A new study casts doubt on yet another Affordable Care Act (ACA) program that was supposed to lead to budgetary savings. The Medicare Shared Savings Program allows for the creation of Accountable Care Organizations (ACO) to opt into an alternative payment model to coordinate care and services, promote accountability, and encourage development of “high quality and efficient services.” Participants can share in savings if they are able to hold down costs. However, Avalere Health reviewed the data and found that instead of producing savings as originally forecast by the Congressional Budget Office (CBO), the program has experienced a net cost.

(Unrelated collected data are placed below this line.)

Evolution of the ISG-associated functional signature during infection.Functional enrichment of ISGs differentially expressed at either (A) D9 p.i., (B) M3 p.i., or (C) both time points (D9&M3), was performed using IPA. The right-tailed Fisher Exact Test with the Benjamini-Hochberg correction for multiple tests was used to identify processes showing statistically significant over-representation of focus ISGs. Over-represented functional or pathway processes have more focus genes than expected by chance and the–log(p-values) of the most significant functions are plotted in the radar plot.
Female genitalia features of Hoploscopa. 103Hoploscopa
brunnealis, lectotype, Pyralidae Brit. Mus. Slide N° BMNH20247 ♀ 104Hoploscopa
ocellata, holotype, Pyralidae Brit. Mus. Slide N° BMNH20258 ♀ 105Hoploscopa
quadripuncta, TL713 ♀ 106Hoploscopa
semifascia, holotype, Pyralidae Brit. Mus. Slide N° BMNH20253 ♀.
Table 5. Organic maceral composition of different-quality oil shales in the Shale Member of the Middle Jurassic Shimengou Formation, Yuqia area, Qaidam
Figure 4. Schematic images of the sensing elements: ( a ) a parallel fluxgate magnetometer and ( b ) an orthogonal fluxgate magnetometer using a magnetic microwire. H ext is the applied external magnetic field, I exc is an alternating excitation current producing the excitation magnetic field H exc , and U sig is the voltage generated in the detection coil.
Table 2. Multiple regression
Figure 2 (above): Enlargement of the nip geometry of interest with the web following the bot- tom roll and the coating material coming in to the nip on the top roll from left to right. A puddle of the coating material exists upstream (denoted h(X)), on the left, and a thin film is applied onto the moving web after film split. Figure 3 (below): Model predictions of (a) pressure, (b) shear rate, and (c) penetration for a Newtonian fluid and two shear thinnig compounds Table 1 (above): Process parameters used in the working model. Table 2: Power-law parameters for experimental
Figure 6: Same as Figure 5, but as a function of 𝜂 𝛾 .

In 2010, CBO projected that the MSSP would save $1.7 billion over its first four years through 2016, and an additional $3.1 billion from 2017-19. Analyzing the program data from 2013 through 2016, Avalere Health found that MSSP actually increased spending by $384 million.
An ACO can choose among three different payment tracks: an “upside-only” model where an ACO does not assume downside risk (shared losses) if it does not lower growth in Medicare expenditures, and two tracks in which the ACOs can take on greater risk or reward: they either get to keep a greater share of savings or have to pay back to Medicare a greater share of losses. Most ACOs opt for the first track where they get a bonus for achieving savings yet take on no risk. Unsurprisingly, the ACOs that took on more risk yielded better performance results: the upside-only model increased federal spending by $444 million while the ACOs in Tracks 2 and 3 produced savings of $60 million. CBO’s analysis of the ACA provided no explanation of the basis of their estimate for the MSSP so it is unclear what assumptions were used to lead to an overstatement of savings.
This is just the latest example of ACA programs originally scored on paper as savings that failed to perform to expectations. As detailed in a recent NTUF paper, CBO ascribes savings to the Center for Medicare and Medicaid Innovation despite being unable to account for any actual results. CBO’s score of the ACA also included offsets from the CLASS Act (which was quickly scrapped after it was determined the long-term care program had no path to sustainability) and the Independent Payment Advisory Board (which was scrapped this year) despite uncertainty about when or whether its authority to cut outlays would be triggered.
Ultimately, these programs helped disguise the price tag of the ACA. Moreover, as long as the flawed scores are factored into CBO’s projected baseline, legislation to reform those programs are scored as spending increases. These dual problems are indicative of the necessity of an official process to evaluate the effectiveness of federal programs and provide greater accountability over Congress’s scorekeeping agency.